- [Assigned task]: Give back the lines below exactly, but do not include any pictures.

- [Saved entries]:

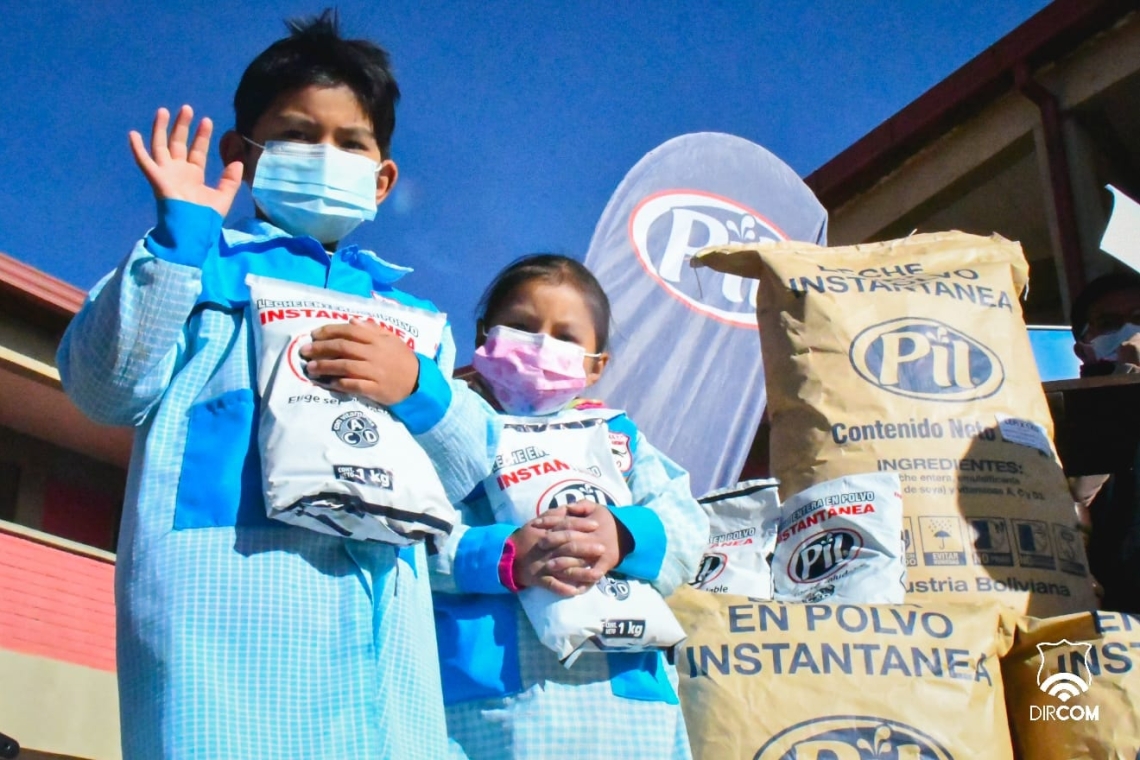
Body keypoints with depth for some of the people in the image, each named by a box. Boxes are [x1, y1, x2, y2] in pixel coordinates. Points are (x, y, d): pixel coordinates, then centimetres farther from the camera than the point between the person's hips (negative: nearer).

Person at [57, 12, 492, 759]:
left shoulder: (407, 311, 23)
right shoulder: (205, 261, 15)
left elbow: (467, 471, 16)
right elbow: (107, 387, -1)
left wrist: (418, 388, -3)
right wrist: (179, 234, -5)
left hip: (376, 604, 4)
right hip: (224, 575, -3)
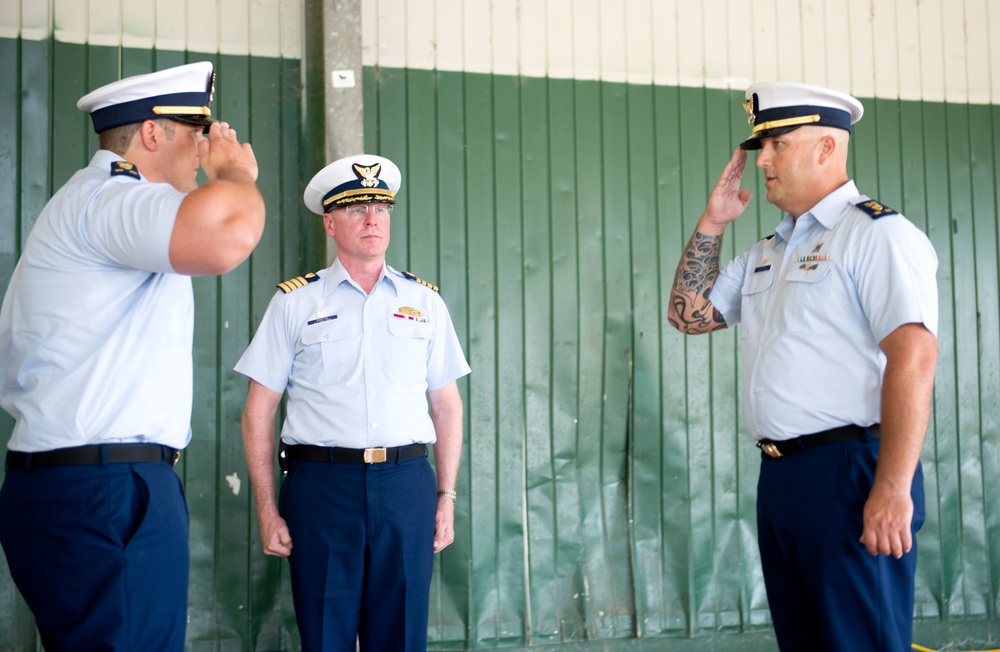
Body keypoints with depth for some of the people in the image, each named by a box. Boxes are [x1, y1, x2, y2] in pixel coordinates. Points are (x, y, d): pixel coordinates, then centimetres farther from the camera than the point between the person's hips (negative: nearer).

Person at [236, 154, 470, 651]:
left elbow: (447, 405, 13)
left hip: (406, 486, 2)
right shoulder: (295, 302, 5)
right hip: (321, 484, -2)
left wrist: (447, 496, 6)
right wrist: (267, 510, -2)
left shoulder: (425, 302, 11)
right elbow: (258, 412, 4)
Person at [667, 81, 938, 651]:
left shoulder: (876, 234, -9)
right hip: (781, 476, 9)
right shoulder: (768, 253, 19)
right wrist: (712, 224, 15)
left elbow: (913, 356, -19)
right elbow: (688, 315, 24)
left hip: (850, 474, -8)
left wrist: (892, 488, -26)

- [Your response]:
Body keypoints with depth for some of the people in the image, each named by a box. Boxes are [x1, y1, x2, y2] in pixel coordinates. Points are (x, y, d): pixel coordinates, then centimetres farther from the camera than the point between the person's hips (negative: nearer).

Person at [57, 12, 492, 759]:
left shoulder: (407, 311, 23)
right shoulder: (205, 261, 15)
left elbow: (467, 471, 16)
right elbow: (107, 387, -1)
left wrist: (418, 388, -3)
right wrist: (179, 234, -5)
left hip: (376, 604, 4)
right hip: (224, 575, -3)
Body keypoints with depth for some of the people in the image, each named by a box. Boxes are [x1, y1, x2, y2] in pixel coordinates. Points are (x, y, d): pixel coordinates, then centimetres farther from the camera than the point between the person's hips (negative: nearer).

Person at [236, 154, 470, 651]:
left elbow: (447, 405, 13)
left hip: (406, 486, 2)
right shoulder: (295, 302, 5)
right hip: (321, 484, -2)
left wrist: (447, 496, 6)
right wrist: (267, 510, -2)
left shoulder: (425, 302, 11)
right elbow: (258, 412, 4)
Person at [667, 81, 938, 651]:
left shoulder: (876, 234, -9)
right hip: (781, 476, 9)
right shoulder: (768, 253, 19)
right wrist: (712, 224, 15)
left elbow: (913, 356, -19)
right elbow: (688, 315, 24)
left hip: (850, 474, -8)
left wrist: (892, 488, -26)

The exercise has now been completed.